Assignment — Write again exactly the lines in the listing below, starting at the line with "Hitta närmaste" and ending at the line with "improving human and economic", both included. Pictures are not copied.

*** Opening of Data excerpts ***

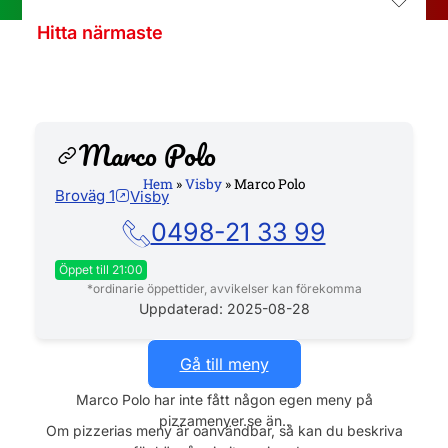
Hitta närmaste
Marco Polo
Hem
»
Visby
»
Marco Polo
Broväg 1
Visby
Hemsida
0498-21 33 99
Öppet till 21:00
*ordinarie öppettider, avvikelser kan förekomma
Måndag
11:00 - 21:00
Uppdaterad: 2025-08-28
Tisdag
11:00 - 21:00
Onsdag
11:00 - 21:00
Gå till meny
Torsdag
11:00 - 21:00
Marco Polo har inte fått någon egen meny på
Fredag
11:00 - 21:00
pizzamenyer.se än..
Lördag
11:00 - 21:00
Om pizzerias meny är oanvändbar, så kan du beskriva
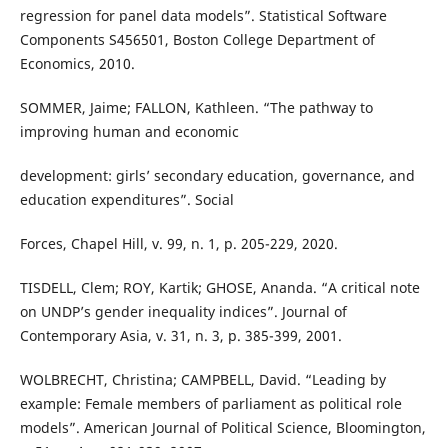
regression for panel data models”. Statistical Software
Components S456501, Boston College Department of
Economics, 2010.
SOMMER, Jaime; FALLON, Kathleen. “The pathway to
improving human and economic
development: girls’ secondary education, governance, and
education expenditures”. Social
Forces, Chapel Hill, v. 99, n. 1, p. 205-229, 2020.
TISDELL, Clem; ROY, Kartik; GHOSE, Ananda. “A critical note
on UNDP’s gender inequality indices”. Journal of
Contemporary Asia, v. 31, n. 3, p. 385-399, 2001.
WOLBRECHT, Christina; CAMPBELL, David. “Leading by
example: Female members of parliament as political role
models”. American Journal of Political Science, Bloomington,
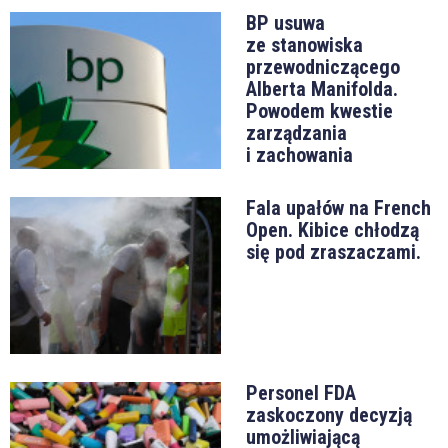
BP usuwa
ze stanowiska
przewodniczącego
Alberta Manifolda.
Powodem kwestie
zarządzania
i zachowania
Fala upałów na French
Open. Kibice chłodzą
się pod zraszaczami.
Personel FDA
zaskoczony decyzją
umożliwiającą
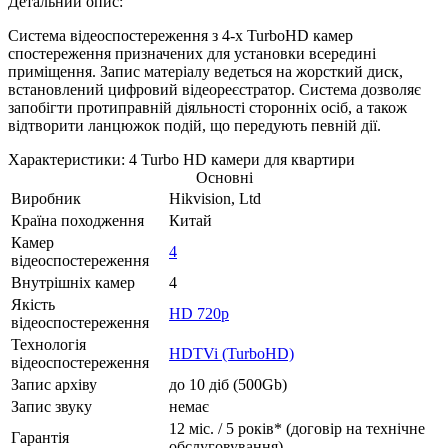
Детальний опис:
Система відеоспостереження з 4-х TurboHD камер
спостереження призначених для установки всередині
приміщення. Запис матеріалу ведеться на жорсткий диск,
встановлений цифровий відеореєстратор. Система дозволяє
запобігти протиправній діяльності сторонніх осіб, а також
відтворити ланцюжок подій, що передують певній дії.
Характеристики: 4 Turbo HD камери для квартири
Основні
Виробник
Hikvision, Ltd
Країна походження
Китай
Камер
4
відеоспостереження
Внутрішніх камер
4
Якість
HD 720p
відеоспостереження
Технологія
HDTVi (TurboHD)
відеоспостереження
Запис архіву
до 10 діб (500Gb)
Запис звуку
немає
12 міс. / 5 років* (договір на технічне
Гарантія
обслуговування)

*** Close of Data excerpts ***
*** Opening of Data excerpts ***

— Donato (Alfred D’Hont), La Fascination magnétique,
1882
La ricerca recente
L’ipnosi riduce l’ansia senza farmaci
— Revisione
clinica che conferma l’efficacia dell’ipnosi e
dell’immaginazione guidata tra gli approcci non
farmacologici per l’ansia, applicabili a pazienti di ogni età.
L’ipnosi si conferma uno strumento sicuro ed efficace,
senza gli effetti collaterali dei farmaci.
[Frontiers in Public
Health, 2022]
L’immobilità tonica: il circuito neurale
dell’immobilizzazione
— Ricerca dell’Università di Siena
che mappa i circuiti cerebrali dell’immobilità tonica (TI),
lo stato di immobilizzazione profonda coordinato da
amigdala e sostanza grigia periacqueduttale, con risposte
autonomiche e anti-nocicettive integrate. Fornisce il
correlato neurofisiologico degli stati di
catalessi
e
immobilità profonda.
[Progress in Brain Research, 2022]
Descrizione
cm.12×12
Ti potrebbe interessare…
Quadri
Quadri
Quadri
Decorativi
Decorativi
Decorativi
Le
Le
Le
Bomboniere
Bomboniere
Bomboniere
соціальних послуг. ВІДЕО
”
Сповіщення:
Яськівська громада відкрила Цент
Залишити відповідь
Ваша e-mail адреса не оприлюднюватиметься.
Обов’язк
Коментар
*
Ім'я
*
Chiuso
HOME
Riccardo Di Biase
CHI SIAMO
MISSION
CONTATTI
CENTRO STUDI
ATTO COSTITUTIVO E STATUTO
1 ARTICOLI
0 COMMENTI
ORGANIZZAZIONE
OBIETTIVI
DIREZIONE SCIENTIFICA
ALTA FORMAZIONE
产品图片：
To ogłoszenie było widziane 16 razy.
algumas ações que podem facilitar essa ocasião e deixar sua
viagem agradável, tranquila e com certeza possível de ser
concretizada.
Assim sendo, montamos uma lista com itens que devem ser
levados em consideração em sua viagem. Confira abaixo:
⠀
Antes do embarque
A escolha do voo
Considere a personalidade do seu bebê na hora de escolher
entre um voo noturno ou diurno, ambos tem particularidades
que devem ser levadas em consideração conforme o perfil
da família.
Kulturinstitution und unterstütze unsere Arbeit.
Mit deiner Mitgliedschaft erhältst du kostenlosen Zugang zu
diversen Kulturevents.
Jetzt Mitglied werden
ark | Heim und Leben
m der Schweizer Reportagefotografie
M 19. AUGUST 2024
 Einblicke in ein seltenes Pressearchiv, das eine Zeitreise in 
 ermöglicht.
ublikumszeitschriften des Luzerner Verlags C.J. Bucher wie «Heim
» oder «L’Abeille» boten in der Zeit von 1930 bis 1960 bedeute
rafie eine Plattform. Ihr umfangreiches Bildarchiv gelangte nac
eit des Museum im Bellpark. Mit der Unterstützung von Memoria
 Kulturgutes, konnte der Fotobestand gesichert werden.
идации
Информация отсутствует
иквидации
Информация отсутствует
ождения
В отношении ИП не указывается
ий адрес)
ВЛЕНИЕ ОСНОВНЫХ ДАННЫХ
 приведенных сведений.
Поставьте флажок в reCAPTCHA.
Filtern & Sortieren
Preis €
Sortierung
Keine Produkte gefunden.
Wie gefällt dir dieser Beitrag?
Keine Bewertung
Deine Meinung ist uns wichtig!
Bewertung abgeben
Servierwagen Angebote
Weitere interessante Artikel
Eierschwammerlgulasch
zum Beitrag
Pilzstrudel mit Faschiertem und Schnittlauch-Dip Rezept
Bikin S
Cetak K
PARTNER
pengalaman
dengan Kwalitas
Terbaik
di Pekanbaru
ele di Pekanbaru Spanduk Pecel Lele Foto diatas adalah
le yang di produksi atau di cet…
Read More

*** Close of Data excerpts ***

Response to this exercise —
Hitta närmaste
Marco Polo
Hem
»
Visby
»
Marco Polo
Broväg 1
Visby
Hemsida
0498-21 33 99
Öppet till 21:00
*ordinarie öppettider, avvikelser kan förekomma
Måndag
11:00 - 21:00
Uppdaterad: 2025-08-28
Tisdag
11:00 - 21:00
Onsdag
11:00 - 21:00
Gå till meny
Torsdag
11:00 - 21:00
Marco Polo har inte fått någon egen meny på
Fredag
11:00 - 21:00
pizzamenyer.se än..
Lördag
11:00 - 21:00
Om pizzerias meny är oanvändbar, så kan du beskriva
regression for panel data models”. Statistical Software
Components S456501, Boston College Department of
Economics, 2010.
SOMMER, Jaime; FALLON, Kathleen. “The pathway to
improving human and economic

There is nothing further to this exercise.